Where the Cavalry Draw shows up today is when a right-handed shooter finds it feels comfortable to carry in the small of the back using a left-handed holster with the butt of their gun canted toward their strong side. 

They draw with the back of their hand toward their body during the draw and inadvertently sweep the muzzle across their body as they bring the gun to bear on their target. 

Look, we all know you just can’t afford to point the gun at yourself during the draw, especially during the stress of defending yourself for real. 

Time after time, police officers and civilians have pulled the trigger early and fired a shot in their holster, into their leg, their foot, the floor in front of them.  The mind is screaming “Shoot! Shoot!” and the trigger finger wants to obey. 

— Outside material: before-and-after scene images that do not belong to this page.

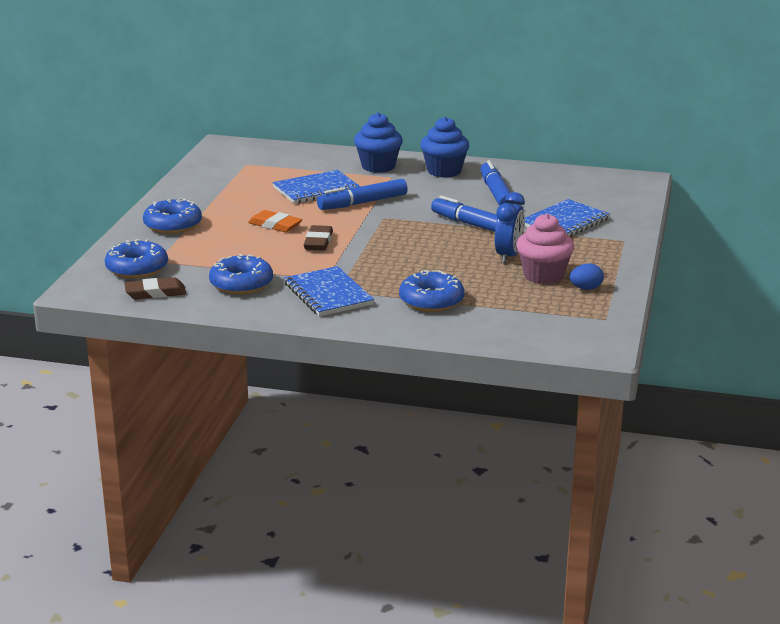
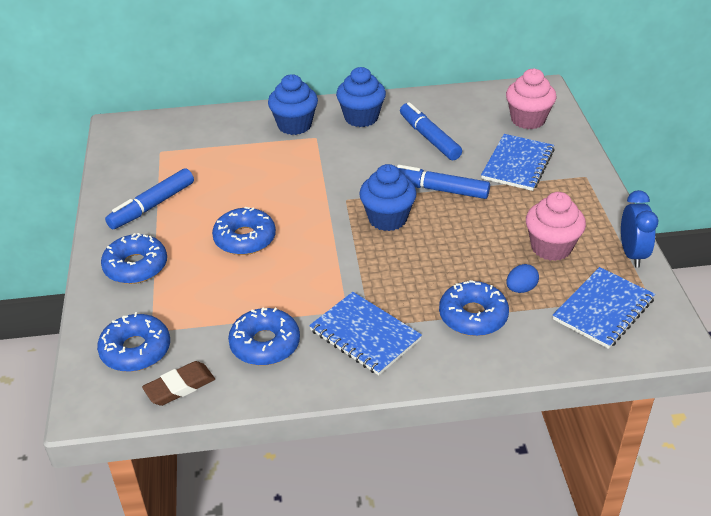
camera: 20 degrees left, 15 degrees up
(275, 225) = (245, 239): orange eraser -> blue donut
(316, 189) = (254, 173): blue notebook -> blue notebook (603, 309)
(318, 242) = (305, 254): brown eraser -> none
(362, 203) = (312, 182): blue marker -> blue marker (152, 206)
(410, 234) = (387, 219): none -> blue cupcake
(508, 256) = (500, 226): blue clock -> blue clock (632, 254)
(586, 288) = (601, 256): blue egg -> blue egg (521, 289)
(604, 196) = (528, 120): none -> pink cupcake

It’s not unusual to see bullet holes in the floor or carpet walking up to the target when examining the scene of the shooting afterwards. I’ve seen it myself. 

If you pull the trigger early while inadvertently sweeping your body with the muzzle, it’ll just ruin your whole day.

Bottom line?  Avoid unintended injury by carrying your pistol in a way that eliminates an accident while drawing.

Do this instead: if you want to carry near the small of your back, offset it slightly toward the strong side (away from your spine) and use a holster that requires a normal draw – a draw with your palm facing your body instead of away from it. 

One Response to “How The Deadly Cavalry Draw Will Hurt You”

  1. David Grasse Says:

    The cavalry (or twist or plains or reverse draw) is only practical with a single-action revolver (especially with a barrel over 6 inches).
    The plus side of the cavalry draw are these:
    1. The gun cannot be slipped out of the holster from behind by another (the holster is also canted slightly forward)
    2. If your strong arm is disabled, it may be used as a cross draw with the off-hand.
    3. With longer barrel lengths, standard draws are impractical
    4. Easy to draw in a seated position (especially in a chair with a back)
    Contrary to popular opinion, though you do sweep the gun (single-action revolver) across the body in drawing, it is not cocked until it is forward of the body, making it a perfectly safe draw. And, with practice, one can become fairly proficient and fast in this motion.
    Of course, the most famous cavalry/twist draw was James Butler “Wild Bill” Hickock, who carried to Navy Colts (7.5 inch barrels) in this fashion. As he is considered one of the best of the Old West shootist, I am inclined to think he knew what he was doing carrying them in this manner.